Extracted page text data:
══════

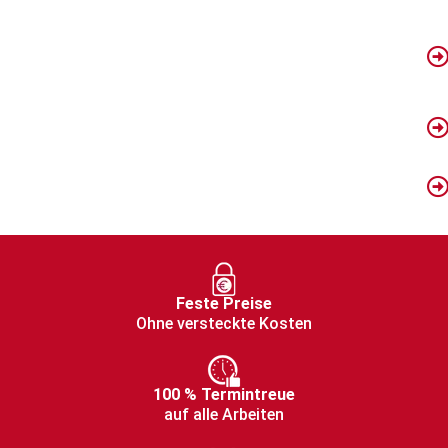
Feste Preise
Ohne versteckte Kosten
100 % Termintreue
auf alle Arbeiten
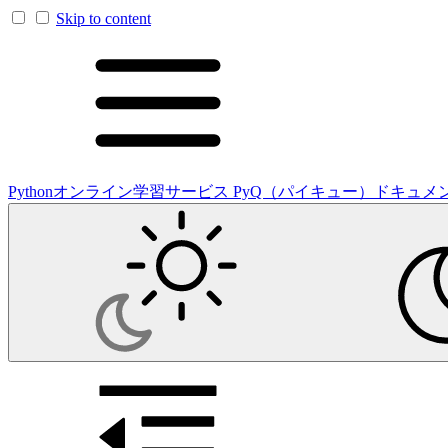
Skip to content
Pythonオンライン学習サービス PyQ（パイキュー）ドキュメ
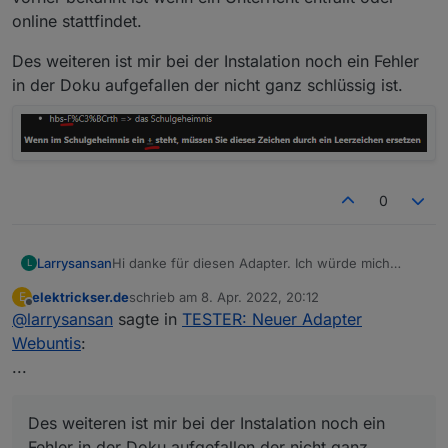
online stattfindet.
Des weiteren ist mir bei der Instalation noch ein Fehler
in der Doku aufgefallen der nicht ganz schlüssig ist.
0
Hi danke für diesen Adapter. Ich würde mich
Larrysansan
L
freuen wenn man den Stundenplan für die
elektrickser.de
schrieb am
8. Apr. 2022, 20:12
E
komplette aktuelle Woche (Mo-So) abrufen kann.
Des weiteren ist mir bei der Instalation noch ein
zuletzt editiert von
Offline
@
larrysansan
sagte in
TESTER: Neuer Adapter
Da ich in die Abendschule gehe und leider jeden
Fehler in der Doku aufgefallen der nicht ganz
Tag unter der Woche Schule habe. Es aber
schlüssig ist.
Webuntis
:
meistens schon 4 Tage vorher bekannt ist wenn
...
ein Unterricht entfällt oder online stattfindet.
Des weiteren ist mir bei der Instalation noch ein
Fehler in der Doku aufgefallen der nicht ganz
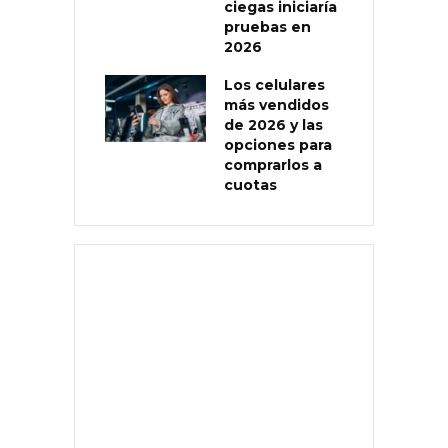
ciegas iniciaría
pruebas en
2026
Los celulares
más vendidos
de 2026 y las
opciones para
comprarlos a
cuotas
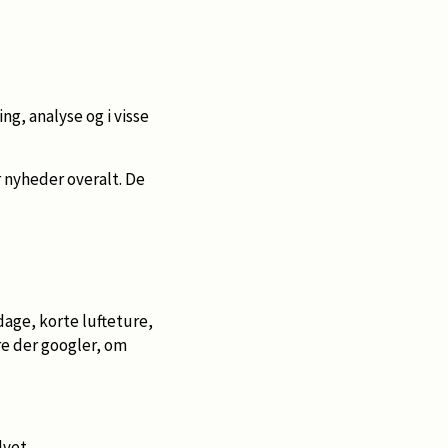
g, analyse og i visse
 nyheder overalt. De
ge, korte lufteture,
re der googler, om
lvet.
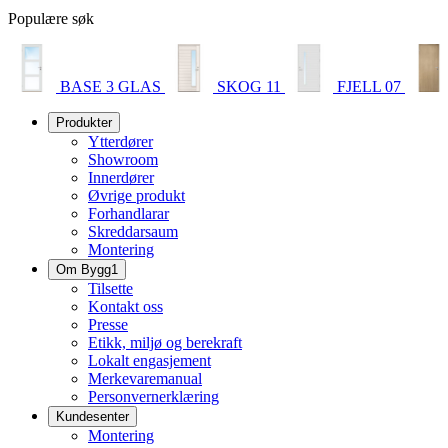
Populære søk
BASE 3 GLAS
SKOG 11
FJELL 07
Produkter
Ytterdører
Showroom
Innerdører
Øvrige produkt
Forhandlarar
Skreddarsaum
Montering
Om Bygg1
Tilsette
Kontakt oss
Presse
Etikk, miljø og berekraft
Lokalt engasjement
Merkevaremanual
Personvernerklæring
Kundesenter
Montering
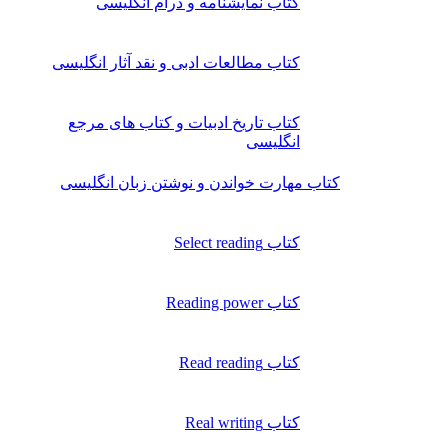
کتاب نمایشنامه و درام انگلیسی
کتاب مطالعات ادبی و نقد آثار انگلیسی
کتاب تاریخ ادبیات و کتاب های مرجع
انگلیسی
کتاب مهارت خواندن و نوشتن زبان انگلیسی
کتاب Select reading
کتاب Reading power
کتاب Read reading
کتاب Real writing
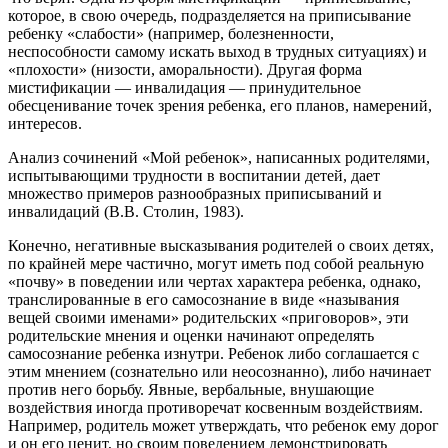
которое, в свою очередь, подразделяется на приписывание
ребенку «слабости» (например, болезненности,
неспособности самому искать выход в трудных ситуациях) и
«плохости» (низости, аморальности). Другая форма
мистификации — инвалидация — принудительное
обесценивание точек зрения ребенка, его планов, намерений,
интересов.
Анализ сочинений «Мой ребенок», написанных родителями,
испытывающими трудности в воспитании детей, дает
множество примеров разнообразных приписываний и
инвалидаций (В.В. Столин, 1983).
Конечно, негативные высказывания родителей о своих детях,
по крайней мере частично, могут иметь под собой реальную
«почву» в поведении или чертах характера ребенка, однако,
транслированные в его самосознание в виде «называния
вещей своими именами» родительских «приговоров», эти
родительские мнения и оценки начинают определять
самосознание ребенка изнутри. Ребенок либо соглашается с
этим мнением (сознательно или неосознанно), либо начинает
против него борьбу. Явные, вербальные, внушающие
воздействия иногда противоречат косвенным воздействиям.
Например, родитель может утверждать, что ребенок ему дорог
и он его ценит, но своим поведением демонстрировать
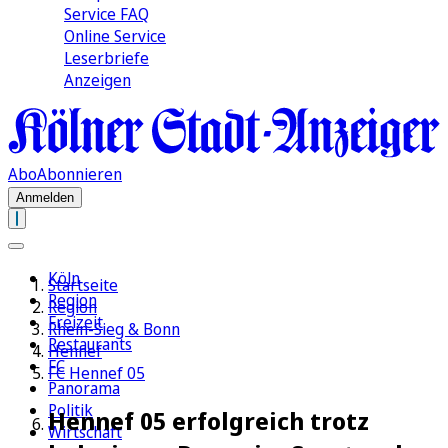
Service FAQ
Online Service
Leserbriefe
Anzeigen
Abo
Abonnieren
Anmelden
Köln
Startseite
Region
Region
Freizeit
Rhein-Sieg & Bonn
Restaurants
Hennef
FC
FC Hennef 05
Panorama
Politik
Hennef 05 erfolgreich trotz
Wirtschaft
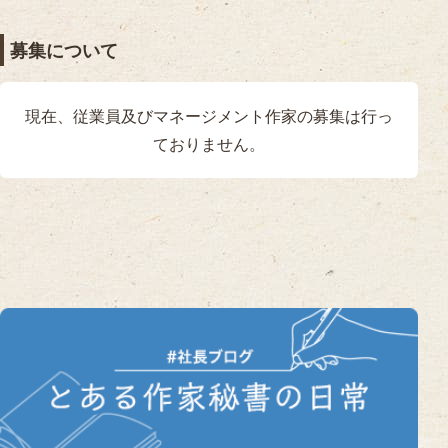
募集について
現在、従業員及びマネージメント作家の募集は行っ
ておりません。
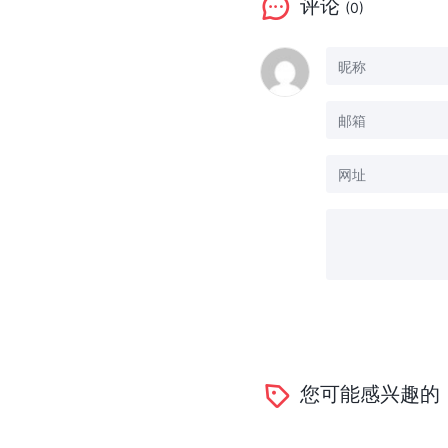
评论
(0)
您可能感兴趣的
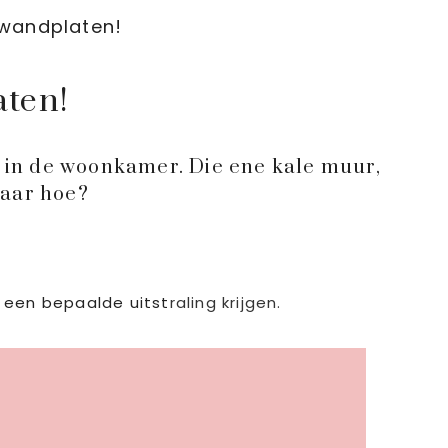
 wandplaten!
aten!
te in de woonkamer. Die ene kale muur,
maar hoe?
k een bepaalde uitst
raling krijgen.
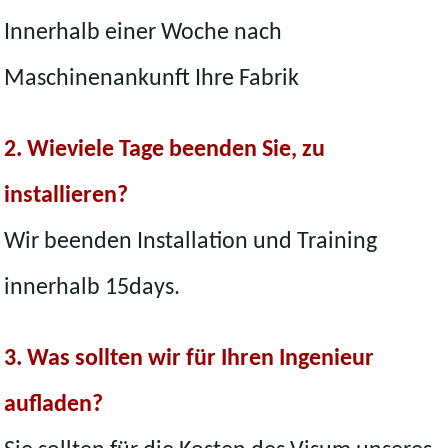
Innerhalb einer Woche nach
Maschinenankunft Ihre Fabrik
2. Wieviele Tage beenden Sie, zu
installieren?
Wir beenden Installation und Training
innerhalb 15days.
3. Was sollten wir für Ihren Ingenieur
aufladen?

══════

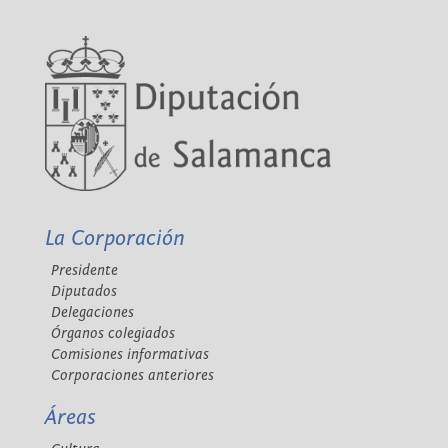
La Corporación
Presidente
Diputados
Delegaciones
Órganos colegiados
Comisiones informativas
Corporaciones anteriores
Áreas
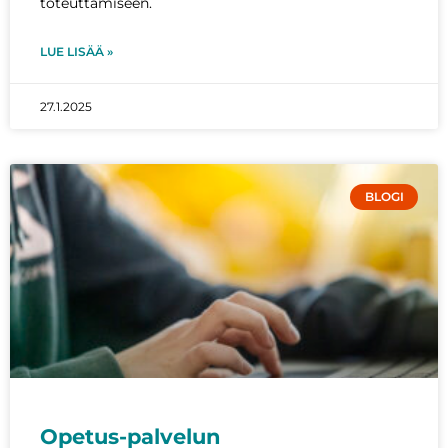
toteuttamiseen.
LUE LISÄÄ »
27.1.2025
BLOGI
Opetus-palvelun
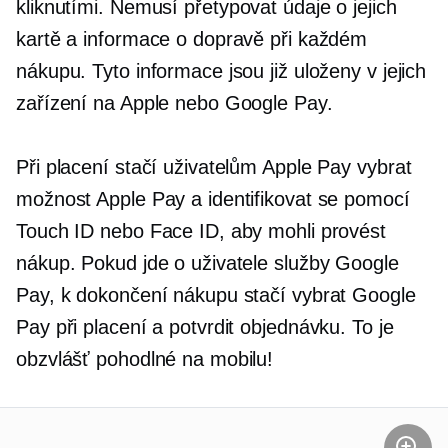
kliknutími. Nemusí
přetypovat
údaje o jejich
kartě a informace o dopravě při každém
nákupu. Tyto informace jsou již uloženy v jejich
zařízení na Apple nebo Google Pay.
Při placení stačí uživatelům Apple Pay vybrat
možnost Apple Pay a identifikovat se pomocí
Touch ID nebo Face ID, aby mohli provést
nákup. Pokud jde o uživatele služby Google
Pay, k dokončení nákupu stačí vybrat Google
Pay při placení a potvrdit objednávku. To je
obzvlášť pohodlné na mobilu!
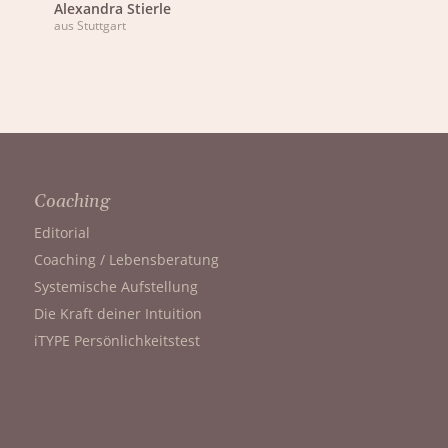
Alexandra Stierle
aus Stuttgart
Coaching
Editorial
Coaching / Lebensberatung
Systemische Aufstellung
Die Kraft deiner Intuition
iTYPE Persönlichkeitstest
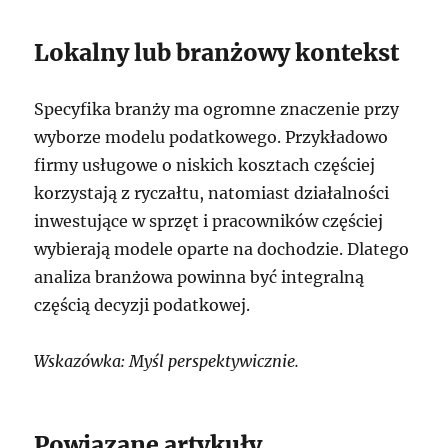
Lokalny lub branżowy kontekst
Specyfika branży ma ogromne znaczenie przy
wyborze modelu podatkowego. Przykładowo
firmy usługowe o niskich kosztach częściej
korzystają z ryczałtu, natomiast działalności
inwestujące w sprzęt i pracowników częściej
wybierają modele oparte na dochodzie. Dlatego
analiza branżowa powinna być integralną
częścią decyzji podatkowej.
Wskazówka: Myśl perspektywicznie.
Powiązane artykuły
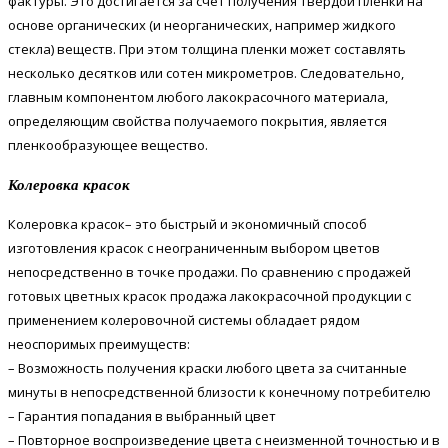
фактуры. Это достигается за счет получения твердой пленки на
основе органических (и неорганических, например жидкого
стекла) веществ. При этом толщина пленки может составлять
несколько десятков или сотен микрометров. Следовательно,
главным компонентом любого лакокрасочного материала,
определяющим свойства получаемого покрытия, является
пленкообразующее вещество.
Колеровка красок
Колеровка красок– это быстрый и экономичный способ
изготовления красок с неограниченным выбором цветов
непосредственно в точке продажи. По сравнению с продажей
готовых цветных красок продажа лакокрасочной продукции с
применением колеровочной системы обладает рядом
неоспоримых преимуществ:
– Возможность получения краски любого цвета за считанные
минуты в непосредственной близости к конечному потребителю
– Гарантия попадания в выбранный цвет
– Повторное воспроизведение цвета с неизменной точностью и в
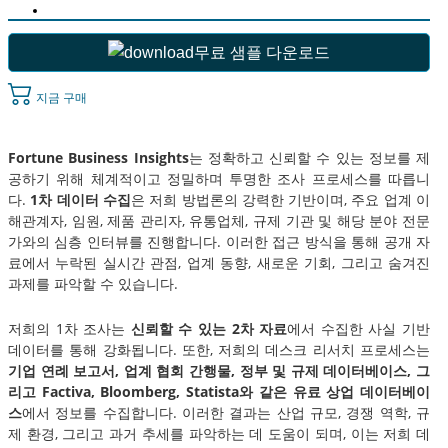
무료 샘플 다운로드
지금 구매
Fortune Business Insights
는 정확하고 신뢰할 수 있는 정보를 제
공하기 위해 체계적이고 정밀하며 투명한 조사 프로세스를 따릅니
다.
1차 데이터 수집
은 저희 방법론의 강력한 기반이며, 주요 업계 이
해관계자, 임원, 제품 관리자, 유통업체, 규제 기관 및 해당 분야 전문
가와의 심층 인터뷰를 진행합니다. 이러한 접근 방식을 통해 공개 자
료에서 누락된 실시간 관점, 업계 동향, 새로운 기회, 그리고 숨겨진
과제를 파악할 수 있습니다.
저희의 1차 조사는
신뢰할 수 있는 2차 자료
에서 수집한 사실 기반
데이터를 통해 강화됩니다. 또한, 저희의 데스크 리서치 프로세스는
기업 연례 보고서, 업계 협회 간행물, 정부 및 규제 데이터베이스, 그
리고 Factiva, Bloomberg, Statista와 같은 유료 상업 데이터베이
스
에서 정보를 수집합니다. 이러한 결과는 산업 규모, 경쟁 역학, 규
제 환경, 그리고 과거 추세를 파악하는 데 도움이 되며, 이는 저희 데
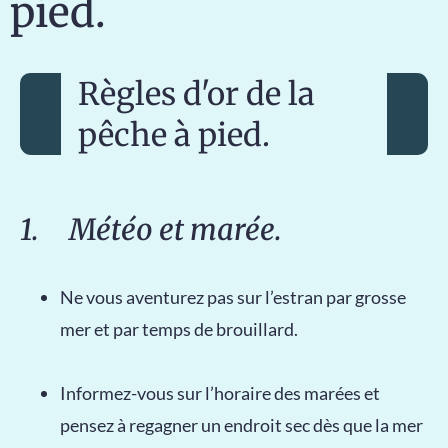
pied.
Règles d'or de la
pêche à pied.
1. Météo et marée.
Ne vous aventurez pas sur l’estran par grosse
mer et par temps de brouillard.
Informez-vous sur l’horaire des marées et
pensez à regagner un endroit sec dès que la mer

══════

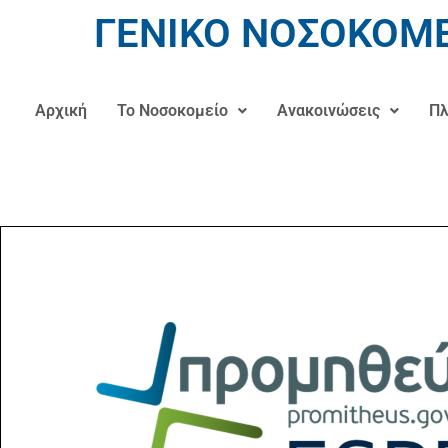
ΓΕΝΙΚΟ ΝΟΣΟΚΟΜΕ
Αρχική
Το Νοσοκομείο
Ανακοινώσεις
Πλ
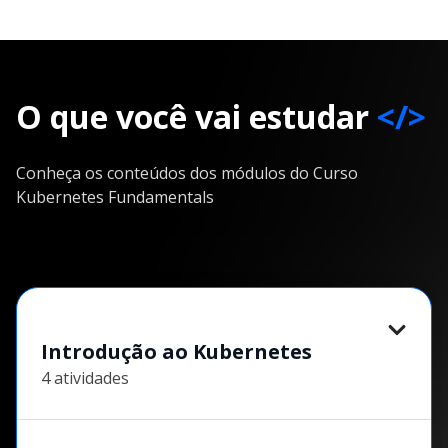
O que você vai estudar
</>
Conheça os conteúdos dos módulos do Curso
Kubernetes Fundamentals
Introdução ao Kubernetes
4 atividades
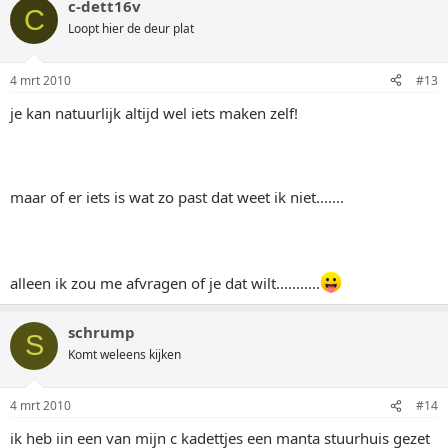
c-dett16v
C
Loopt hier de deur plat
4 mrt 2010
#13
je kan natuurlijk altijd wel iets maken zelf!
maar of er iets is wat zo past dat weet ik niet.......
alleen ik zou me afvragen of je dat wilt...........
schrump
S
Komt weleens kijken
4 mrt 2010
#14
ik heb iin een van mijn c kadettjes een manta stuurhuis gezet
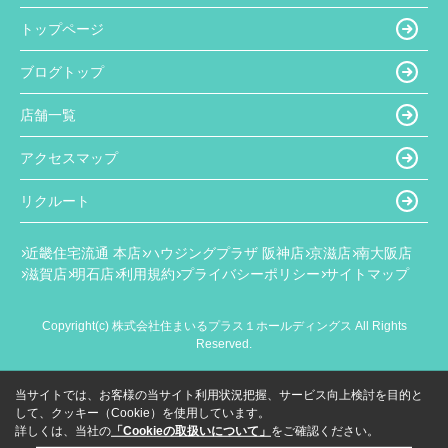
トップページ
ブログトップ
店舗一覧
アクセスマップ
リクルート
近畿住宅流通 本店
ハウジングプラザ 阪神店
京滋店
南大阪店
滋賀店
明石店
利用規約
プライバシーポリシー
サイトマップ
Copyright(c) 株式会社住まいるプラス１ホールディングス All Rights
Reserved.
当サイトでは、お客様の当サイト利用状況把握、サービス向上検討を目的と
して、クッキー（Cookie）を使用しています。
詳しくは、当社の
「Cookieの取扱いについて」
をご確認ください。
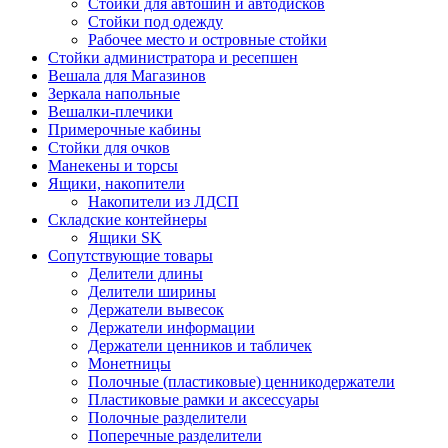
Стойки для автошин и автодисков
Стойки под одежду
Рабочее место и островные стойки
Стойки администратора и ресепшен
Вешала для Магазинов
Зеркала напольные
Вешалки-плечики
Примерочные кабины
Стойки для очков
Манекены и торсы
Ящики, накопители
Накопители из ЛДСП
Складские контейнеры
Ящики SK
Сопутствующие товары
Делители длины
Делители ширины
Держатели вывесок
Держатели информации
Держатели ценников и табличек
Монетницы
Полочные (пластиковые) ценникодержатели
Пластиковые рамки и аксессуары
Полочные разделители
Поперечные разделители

══════

Check the data line by line and report how many lines contain "Apple" as a word or string, giving nothing besides the number.

Answer box:
3